▶ TEXT
The supplier (and not the Company) has credit risk.  We believe we have some level of credit risk, but that risk is mitigated because we do not remit payment to providers unless and until we have received payment from the relevant payor clients following our processing of a claim.
The amount that the Company earns is not fixed.  We do not earn a fixed amount per transaction nor do we realize a per-person per-month charge for our services.
We have evaluated the other indicators of gross and net revenue recognition, including whether or not we have general inventory risk. We do not have any general inventory risk, as our business is not related to the manufacture, purchase or delivery of goods and we do not purchase in advance any of the services to be provided by the ancillary healthcare service providers. While the absence of this risk would be one indicator in support of net revenue reporting, as described in detail above, we have carefully evaluated all of the key gross and net revenue recognition indicators and have concluded that our circumstances are more consistent with those key indicators that support gross revenue reporting.

▶ COMPLETE THE FOLLOWING
(a) Print the part of the revenue recognition text starting with "The supplier (and" and going on through "for our services.".
(b) In the revenue recognition text, what does the company hold off on doing until it has received payment from the relevant payor clients?

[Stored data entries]
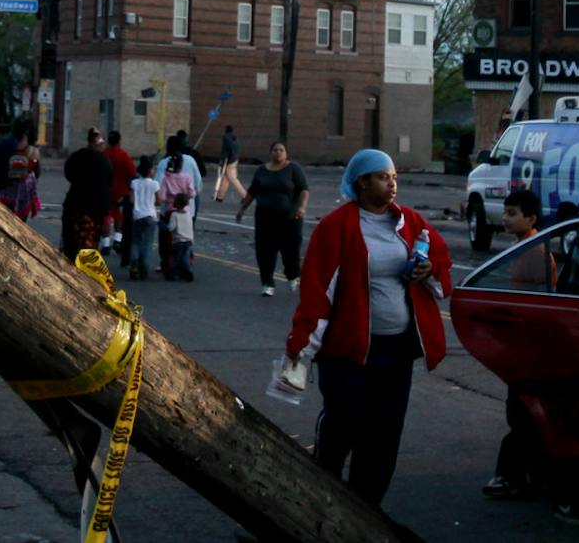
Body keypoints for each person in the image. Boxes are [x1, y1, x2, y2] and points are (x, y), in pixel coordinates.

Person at [284, 147, 452, 508]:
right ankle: (311, 507)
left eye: (394, 177)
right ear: (361, 182)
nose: (392, 184)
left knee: (384, 434)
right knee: (342, 427)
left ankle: (364, 512)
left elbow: (441, 264)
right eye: (383, 177)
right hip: (349, 351)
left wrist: (429, 271)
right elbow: (317, 293)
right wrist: (300, 350)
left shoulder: (411, 222)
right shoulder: (337, 227)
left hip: (396, 352)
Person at [483, 188, 555, 501]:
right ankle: (530, 473)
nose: (506, 218)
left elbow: (539, 303)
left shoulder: (535, 254)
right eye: (506, 212)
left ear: (532, 218)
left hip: (530, 347)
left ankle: (510, 475)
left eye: (513, 213)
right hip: (523, 345)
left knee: (522, 414)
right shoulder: (524, 248)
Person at [235, 138, 309, 295]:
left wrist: (302, 207)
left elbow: (304, 189)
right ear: (270, 152)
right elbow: (252, 191)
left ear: (286, 153)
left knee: (291, 250)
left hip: (290, 218)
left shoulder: (293, 168)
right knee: (265, 251)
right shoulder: (262, 170)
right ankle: (267, 283)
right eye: (275, 150)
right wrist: (242, 209)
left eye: (281, 150)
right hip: (265, 218)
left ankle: (292, 275)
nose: (278, 152)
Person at [60, 128, 116, 257]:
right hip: (93, 212)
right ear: (99, 145)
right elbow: (107, 183)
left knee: (72, 246)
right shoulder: (104, 162)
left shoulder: (76, 157)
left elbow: (68, 174)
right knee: (88, 248)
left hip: (73, 207)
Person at [157, 149, 199, 278]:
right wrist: (184, 196)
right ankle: (185, 266)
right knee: (185, 238)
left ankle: (170, 267)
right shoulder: (186, 177)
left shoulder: (166, 178)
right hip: (185, 211)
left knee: (172, 241)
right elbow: (193, 193)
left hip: (171, 209)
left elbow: (163, 197)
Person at [103, 129, 137, 255]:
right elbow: (132, 173)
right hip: (121, 191)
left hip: (106, 190)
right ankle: (117, 239)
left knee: (106, 216)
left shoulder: (104, 154)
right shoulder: (123, 155)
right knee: (119, 216)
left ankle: (105, 243)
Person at [126, 155, 160, 280]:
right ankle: (144, 267)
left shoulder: (134, 183)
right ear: (150, 171)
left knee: (135, 242)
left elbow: (131, 199)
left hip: (137, 215)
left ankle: (134, 263)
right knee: (147, 243)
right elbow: (158, 201)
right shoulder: (155, 184)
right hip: (150, 215)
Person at [166, 190, 196, 280]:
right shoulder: (188, 214)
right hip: (188, 240)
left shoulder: (174, 214)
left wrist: (164, 226)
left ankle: (173, 273)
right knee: (185, 257)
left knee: (175, 258)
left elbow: (171, 227)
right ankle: (187, 270)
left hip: (178, 240)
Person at [213, 124, 246, 205]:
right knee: (226, 179)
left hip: (229, 160)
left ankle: (245, 197)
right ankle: (220, 197)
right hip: (235, 160)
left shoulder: (225, 138)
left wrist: (222, 160)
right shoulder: (234, 138)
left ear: (226, 130)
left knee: (233, 179)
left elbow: (225, 150)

▶ ANSWERS TO THIS EXERCISE
(a)
The supplier (and not the Company) has credit risk.  We believe we have some level of credit risk, but that risk is mitigated because we do not remit payment to providers unless and until we have received payment from the relevant payor clients following our processing of a claim.
The amount that the Company earns is not fixed.  We do not earn a fixed amount per transaction nor do we realize a per-person per-month charge for our services.

(b) It does not remit payment to providers.